U.S. Supreme Court Rejects “Bad Faith” Standard in Disability Discrimination Cases

On June 12, 2025, the U.S. Supreme Court unanimously eliminated the heightened protection public schools had against liability for compensatory damages in cases involving Section 504 of the Rehabilitation Act (Section 504) or Title II of the Americans with Disabilities Act (ADA). AJT v Osseo Area Schools, Docket No. 24-249 (2025). It will now be easier for a person to prevail against a public school in a disability discrimination lawsuit if the allegation involves provision of educational services, including the provision of a free appropriate public education (FAPE).

In 1982, the Eighth Circuit created the heightened protection for public schools when it held that a person seeking compensatory damages for disability discrimination relating to the provision of educational services had to prove not only that school officials violated the law, but also that those officials acted with “bad faith or gross misjudgment.” See Monahan v Nebraska, 687 F2d 1164 (CA 8, 1982). The Sixth Circuit, whose decisions are binding in Michigan, adopted the same standard.

The “bad faith” standard made it more difficult for a person to prevail in disability claims against public schools than in lawsuits against other public entities. For example, a person alleging that school officials excluded their child from participating in field trips because of a disability had to be able to prove not only that the exclusion happened because of disability, but also that school officials acted in bad faith.
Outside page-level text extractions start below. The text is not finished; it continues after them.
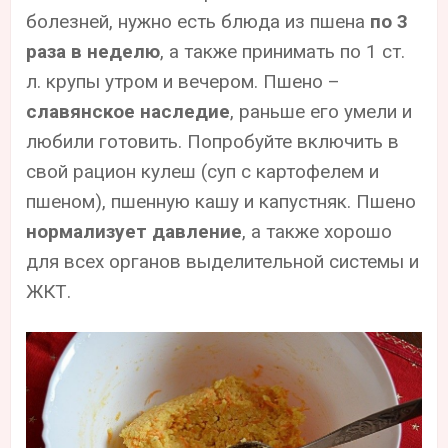
болезней, нужно есть блюда из пшена
по 3
раза в неделю
, а также принимать по 1 ст.
л. крупы утром и вечером. Пшено –
славянское наследие
, раньше его умели и
любили готовить. Попробуйте включить в
свой рацион кулеш (суп с картофелем и
пшеном), пшенную кашу и капустняк. Пшено
нормализует давление
, а также хорошо
для всех органов выделительной системы и
ЖКТ.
In contrast, a person alleging that a public library had improperly excluded them from an event because of their service animal only had to prove the improper exclusion, not that there was personal animus against the individual with a disability. For many years, this higher standard made it more difficult for a plaintiff to obtain monetary damages from public schools when the case centered on the provision of a FAPE.

The student at issue in AJT v Osseo Area Schools has a form of epilepsy that significantly limits her physical and cognitive functioning. As a result of her disability, the student cannot attend school in the morning, when her seizures are much more frequent. The Minnesota school district she attended shortened her school day and did not provide educational services beyond the end of the school day. The student prevailed in an IDEA due process case against the district and was awarded significant compensatory education.

Her family then filed an ADA Title II and Section 504 lawsuit claiming disability discrimination and seeking compensatory money damages. A federal district court dismissed the claim because the student could not meet the high bar of proving “bad faith or gross misjudgment” on the part of school officials. A panel of Eighth Circuit judges upheld the dismissal but questioned the rationale for the higher standard that had been created over 40 years earlier. When appealed to the Supreme Court, the justices unanimously rejected the heightened protection for public schools.

The Supreme Court held that there was no legal basis for subjecting disability discrimination lawsuits concerning the provision of educational services to a different standard of proof than other disability discrimination claims. The Court recognized that when the Eighth Circuit and other courts adopted the bad faith or gross misjudgment standard, they were trying to “harmonize” the IDEA’s guarantee of a FAPE with Section 504’s anti-discrimination mandate. However, Congress had since amended the statute to clarify that the IDEA (and its predecessor) was not intended to limit a person’s ability to seek relief under Section 504, and later the ADA. See 20 USC § 1415(l).

The key takeaway from the Court’s decision is that if a parent or student sues a public school for disability discrimination related to the provision of a FAPE or meaningful access to the educational program, school officials cannot rely on a “bad faith or gross misjudgment” standard to shield the school from liability. If school attorneys recommend settlement rather than defending a case, the change brought by AJT v Osseo may be the reason why.